■ **WORK INSTRUCTIONS**:
Reproduce the passage of the garden post below word for word, starting with "While I dream" and going on through "Fear my netting.".

___ SELECTED TEXT

While I dream of this:
My garden currently looks like this:
Hopefully my next post will have photos of seeds being started, and photos of my seed packets – the only color in my wintery life right now — and I am clinging to those packets as if my life depended on them. Because sometimes it feels like it does.
You have waaaaay too much time on your hands. Those deer are going to eat the tender shoots on your vines. They will thank you for planting such deliciousness for them!
Have faith — remember, I once gardened in Westchester County, NY, aka Deer Central. I have a plan that includes multiple tactics. I am Special Forces. I am Def-Deer 1. I am the Cervine Terminator: Fear my netting.
This is the time for grand plans! But if I know you you’ll have a 125% success rate and get the last laugh for sure. The trash cans and flower vines have my definite vote. Why can’t I ever get big gorgous blue morning glories or moonflowers going? And will the deer avoid the beans themselves or just the bean poles? Keep the blogging coming although I know if you don’t it means you’re happily gardening…
I am trying a suggested technique with the stubborn Moonflower seeds this year: scarification followed by an overnight soak. Who knew I’d finally find an interesting use for an emery board?!
I wish we could send you some of the CUT giant bamboo trying too take over our back for your bean poles! But I think the mailman would bulk at a 20 foot package.

______
___ RECORDED DATA

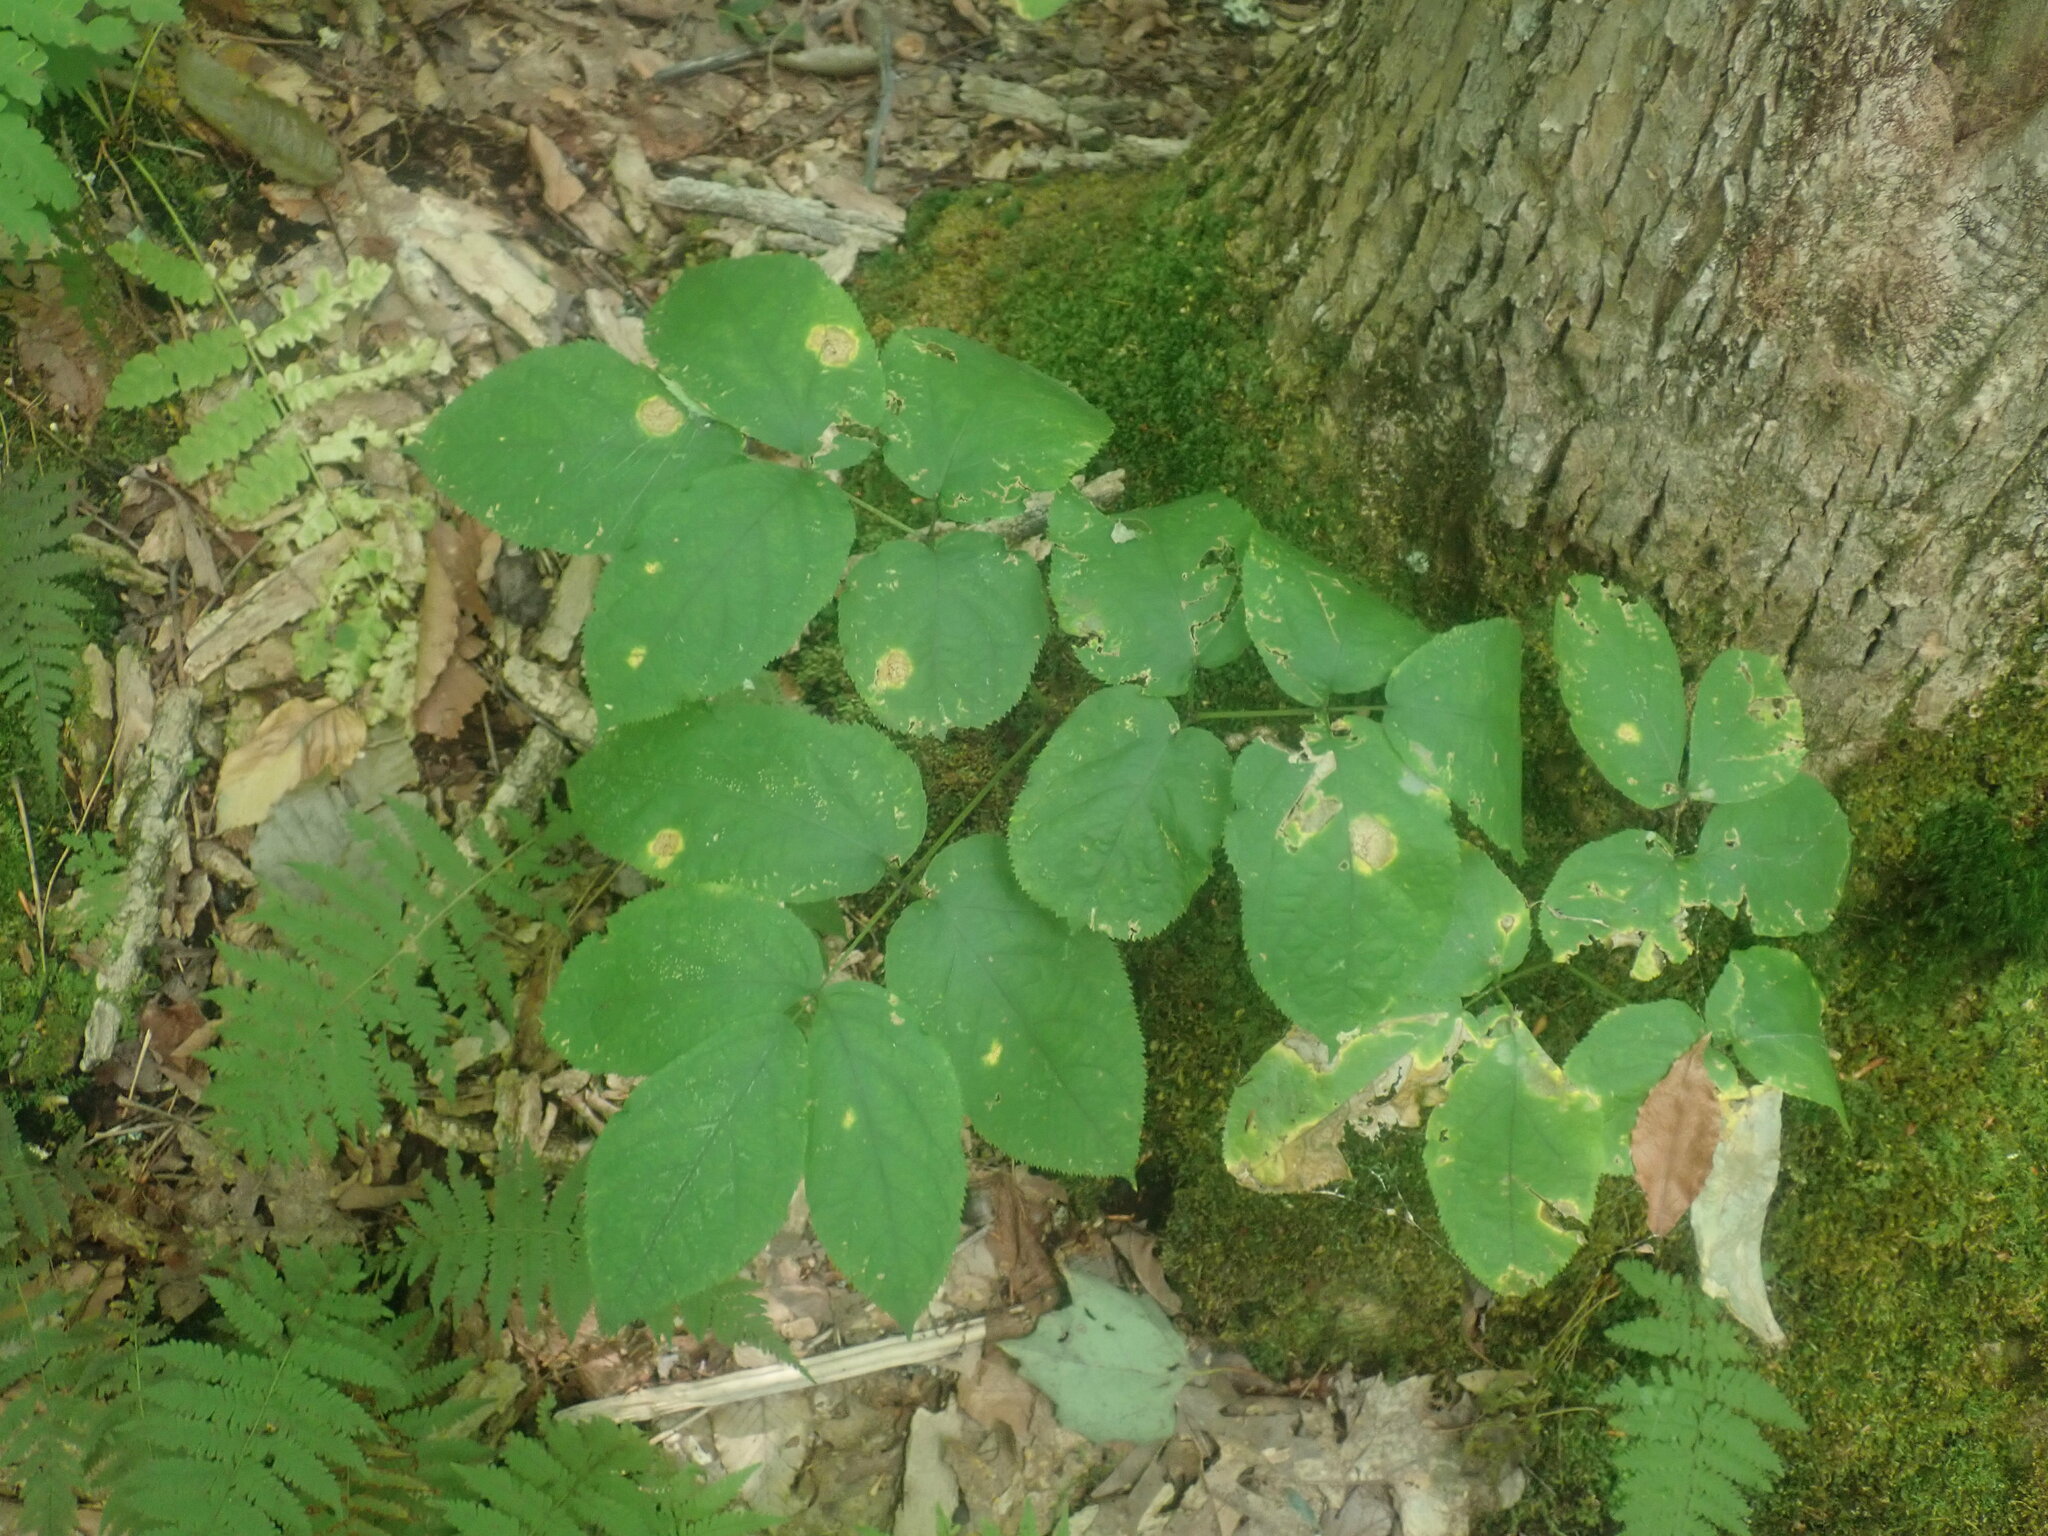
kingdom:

______

■ **ANSWER TO THIS PROBLEM**:
While I dream of this:
My garden currently looks like this:
Hopefully my next post will have photos of seeds being started, and photos of my seed packets – the only color in my wintery life right now — and I am clinging to those packets as if my life depended on them. Because sometimes it feels like it does.
You have waaaaay too much time on your hands. Those deer are going to eat the tender shoots on your vines. They will thank you for planting such deliciousness for them!
Have faith — remember, I once gardened in Westchester County, NY, aka Deer Central. I have a plan that includes multiple tactics. I am Special Forces. I am Def-Deer 1. I am the Cervine Terminator: Fear my netting.